The one thing it does exceedingly well is drain the remaining capital from
endeavors that might contribute to the greater good. This includes
intellectual capital, by the way, which, under better circumstances, might
gird the political will to reform the sub-systems that civilized life depends
on. These include: food production (industrial agri-business), commerce (the
WalMart model), transportation (Happy Motoring), school (a matrix of
rackets), medicine (ditto with the patient as hostage), and banking (a matrix
of fraud and swindling).
All of these systems have something in common: they’ve exceeded their
fragility threshold and crossed into the frontier of criticality. They have
nowhere to go except failure. It would be nice if we could construct leaner
and more local systems to replace these monsters, but there is too much
vested interest in them. For instance, the voters slapped down virtually
every major ballot proposition to invest in light rail and public transit
around the country. The likely explanation is that they’ve bought the story that
shale oil will allow them to drive to WalMart forever.

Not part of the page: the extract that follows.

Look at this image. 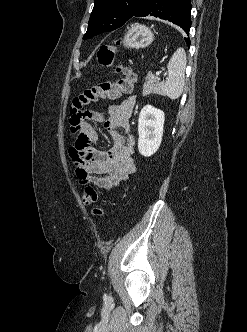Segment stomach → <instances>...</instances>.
Masks as SVG:
<instances>
[{"label": "stomach", "instance_id": "obj_1", "mask_svg": "<svg viewBox=\"0 0 247 332\" xmlns=\"http://www.w3.org/2000/svg\"><path fill=\"white\" fill-rule=\"evenodd\" d=\"M154 40V34L144 25H132L124 36L123 45L126 48L140 49L150 45Z\"/></svg>", "mask_w": 247, "mask_h": 332}]
</instances>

That story is false, by the way. The politicos put it over because they
believe the Wall Street fraudsters who are pimping a junk finance racket in
shale oil for short-term, high-yield returns. The politicos want desperately
to believe the story because the background reality is too difficult to
contemplate: an American living arrangement with no future.
The public, of course, is eager to believe the same story for the same
reasons, but at some point they’ll flip and blame the story-tellers, and
their wrath could truly wreck what remains of this polity. When it is really
too late to fix any of these things, they’ll beg someone to tell them what to
do, and the job-description for that position is dictator.
It’s certainly remarkable that the years since the troubles of 2008 have
been so seemingly placid and uneventful, at least here in the USA — not so
much if you live in the Middle East or Ukraine, or in the decaying economies
of southern Euroland, or the septic failed states of Africa. The many
formerly-middle-class Americans living in economic ruin apparently blame
themselves when, for instance, they’re billed tens of thousands of dollars
for some routine surgery performed “out of network” by a bureaucratic
happenstance. They must be punch-drunk with cable news, or over-medicated.
Don’t expect this national mood of paralysis and surrender to last
indefinitely.
What troubles me at the moment is that when that mood snaps, it will be
for a bad reason in the wrong way. Ferguson, Mo., is still sitting there like
an unattended back-pack on the courthouse steps. Before Christmas, some kind
of grand jury decision is going to come down. All the reality-based chatter
points to the probable exoneration of Darren Wilson, the policeman who shot
teenager Michael Brown. I expect the trouble arising out of that to be a lot
worse than most people currently suppose, and then we’ll literally be off to
the races. If that happens, it will be a huge and tragic diversion from the
things that really matter to keep the project of civilized life going. In a
way, it will be the true beginning of the end. The end of what? Of pretending
that the people in authority know what they are doing.
If you think that President Obama is lonely and bereft now, just wait.
Some excuse will be found to try an impeach him and then the nation will
spend another two years conducting a three-ring circus while the shale oil
“miracle” crashes and burns and the banking system melts away to nothing.
It’s been fun watching Mitch McConnell get ready to preside over all of this.
History could not have found a less sympathetic patsy.